• **Document segment**
= = =
23rd Sunday in Ordinary Time – 2023a
Old Testament – Exodus 12:1-14
New Testament – Romans 13:8-14
Lying at Your Funeral
INTRODUCTION: Many years ago I spent several semesters during college working for an archaeological project in the tiny Central American country of Honduras.
And it was during my time in Honduras that I learned something interesting about time. Namely, that it’s relative, just like a whole lot of other things in life.
You see, time for Hondurans is sort of fluid and malleable. In America, our sense of time tends to be fixed and rigid. Tell a person you’ll meet them at 6:00 for dinner somewhere and that’s typically what happens. You meet at 6:00 and have dinner. Admittedly, there are people who seem to be chronically late for engagements, but even those folks tend to show up within 10 minutes, or so.
But in Honduras? Well, time doesn’t work that way. If someone says they’ll meet you at 6:00 for dinner, the only thing you know for sure is that there’s no way they’ll actually show up at 6:00. They might show up at 7:00 or 7:30 or even 8:00, but come 6:00 o’clock you can be assured they won’t be there. In the end, time for Hondurans is more about ballpark figures than anything specific. It’s just part of their culture.
Their sense of time is so different from our own it even affects how they understand distances and space. Ask someone how long it will take to drive to a certain village or town and their estimate will depend on whether or not they like the place you want to go.
= = =
• **Task list**
1) List the times at which the sermon says a Honduran who agreed to meet for dinner at 6:00 might actually arrive.
2) Answer these questions from the sermon.
(a) Which New Testament passage is listed for this Sunday?
(b) In which country did the speaker work for an archaeological project during college?
(c) Within about how many minutes do chronically late Americans tend to show up, according to the sermon?
3) In one to three sentences, explain what the sermon says a Honduran's estimate of the driving time to a village or town depends on, and why.
= = =
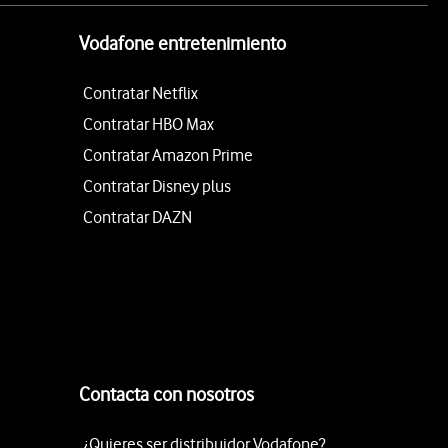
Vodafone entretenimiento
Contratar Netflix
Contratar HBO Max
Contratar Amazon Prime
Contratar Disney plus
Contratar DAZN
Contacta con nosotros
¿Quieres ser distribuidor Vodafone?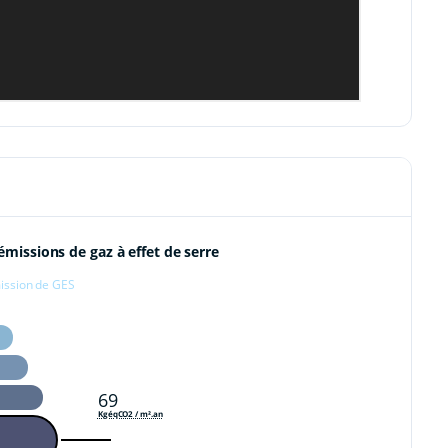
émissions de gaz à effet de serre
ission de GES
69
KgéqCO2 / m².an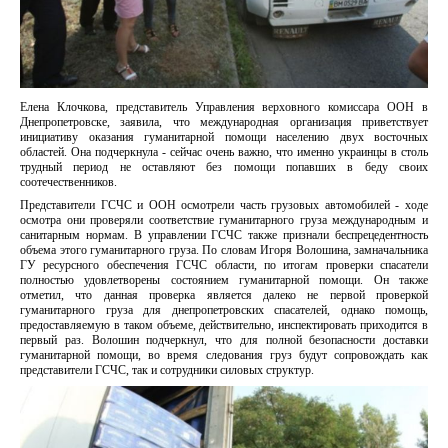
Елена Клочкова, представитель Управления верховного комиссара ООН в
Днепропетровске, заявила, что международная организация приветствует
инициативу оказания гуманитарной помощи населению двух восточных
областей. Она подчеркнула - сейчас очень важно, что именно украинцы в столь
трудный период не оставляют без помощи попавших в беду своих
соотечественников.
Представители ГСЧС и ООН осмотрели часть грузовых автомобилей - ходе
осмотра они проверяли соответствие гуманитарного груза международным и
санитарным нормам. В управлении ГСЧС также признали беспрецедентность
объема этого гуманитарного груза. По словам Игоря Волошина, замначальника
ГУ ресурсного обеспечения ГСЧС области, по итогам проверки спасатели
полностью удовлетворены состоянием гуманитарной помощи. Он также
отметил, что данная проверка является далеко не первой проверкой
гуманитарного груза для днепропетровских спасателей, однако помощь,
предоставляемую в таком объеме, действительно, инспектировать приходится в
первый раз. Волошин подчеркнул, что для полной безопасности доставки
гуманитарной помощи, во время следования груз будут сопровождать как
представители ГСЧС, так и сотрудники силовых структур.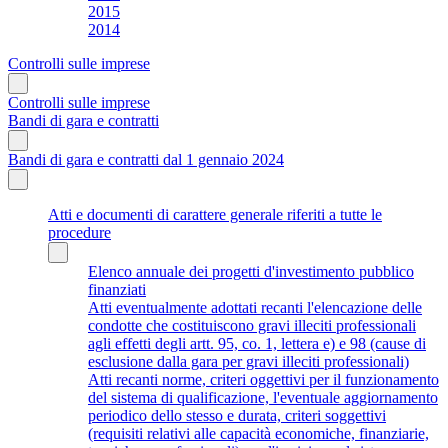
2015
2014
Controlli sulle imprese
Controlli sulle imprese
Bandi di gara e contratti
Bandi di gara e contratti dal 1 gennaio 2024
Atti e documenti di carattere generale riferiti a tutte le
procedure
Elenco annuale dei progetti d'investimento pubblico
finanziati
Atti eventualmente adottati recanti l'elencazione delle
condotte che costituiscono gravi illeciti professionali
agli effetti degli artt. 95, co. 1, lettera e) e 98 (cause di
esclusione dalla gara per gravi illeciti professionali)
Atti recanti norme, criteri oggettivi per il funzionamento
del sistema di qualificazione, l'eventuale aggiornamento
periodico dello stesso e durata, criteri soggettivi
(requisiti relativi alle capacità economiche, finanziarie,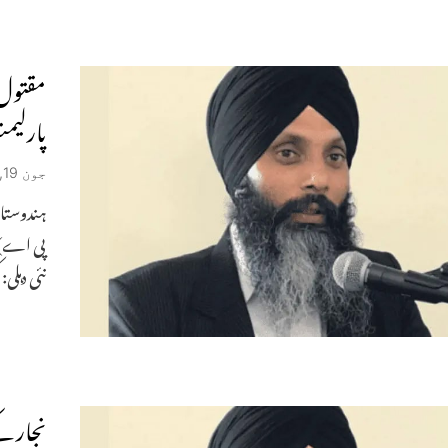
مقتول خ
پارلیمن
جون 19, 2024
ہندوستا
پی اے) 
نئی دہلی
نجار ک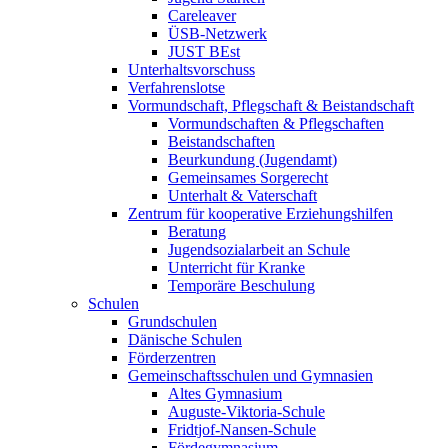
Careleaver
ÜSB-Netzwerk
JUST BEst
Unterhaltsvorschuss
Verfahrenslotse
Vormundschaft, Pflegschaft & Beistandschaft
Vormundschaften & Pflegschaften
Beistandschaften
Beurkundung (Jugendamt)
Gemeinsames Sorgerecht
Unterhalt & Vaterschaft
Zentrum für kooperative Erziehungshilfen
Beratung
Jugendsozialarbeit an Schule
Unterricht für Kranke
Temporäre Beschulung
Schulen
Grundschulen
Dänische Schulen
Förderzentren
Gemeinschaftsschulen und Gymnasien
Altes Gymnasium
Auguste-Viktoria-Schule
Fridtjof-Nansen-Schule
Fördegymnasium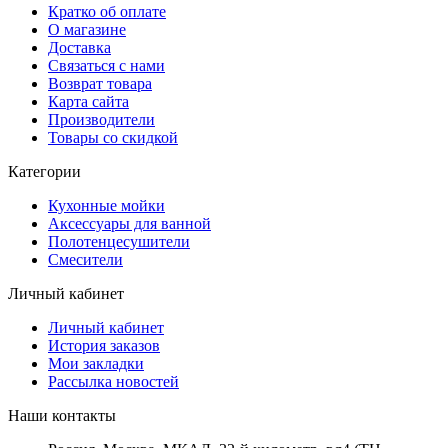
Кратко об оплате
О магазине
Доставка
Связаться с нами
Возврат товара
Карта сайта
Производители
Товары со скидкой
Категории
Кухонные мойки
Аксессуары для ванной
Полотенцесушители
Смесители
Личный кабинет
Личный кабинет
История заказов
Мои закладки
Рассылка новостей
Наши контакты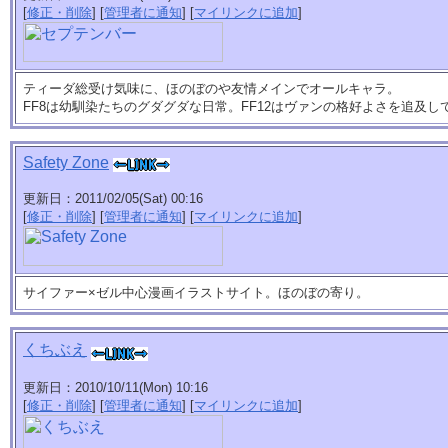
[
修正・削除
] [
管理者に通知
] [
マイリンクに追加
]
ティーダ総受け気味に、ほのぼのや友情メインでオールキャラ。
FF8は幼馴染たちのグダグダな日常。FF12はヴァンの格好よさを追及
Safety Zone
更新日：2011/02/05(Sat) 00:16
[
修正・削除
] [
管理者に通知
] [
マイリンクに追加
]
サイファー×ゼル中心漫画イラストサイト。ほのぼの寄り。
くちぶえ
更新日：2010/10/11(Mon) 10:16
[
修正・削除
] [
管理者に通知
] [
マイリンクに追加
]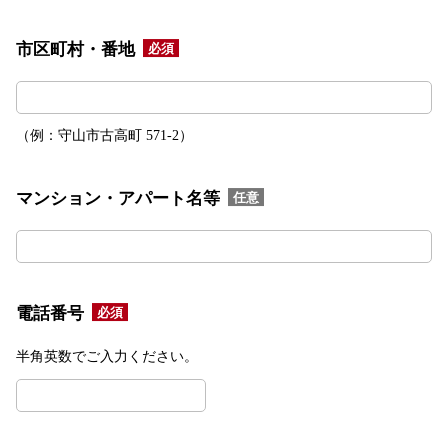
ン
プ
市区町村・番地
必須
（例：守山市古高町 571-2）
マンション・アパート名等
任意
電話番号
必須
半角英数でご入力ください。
= = =
• **Expected outputs**
1) 7:00, 7:30, 8:00

2)
(a) Romans 13:8-14
(b) Honduras
(c) Within 10 minutes or so

3) The estimate depends on whether the person likes the place you want to go. The sermon gives the reason that the Honduran sense of time is so different from the American one that it even affects how they understand distances and space.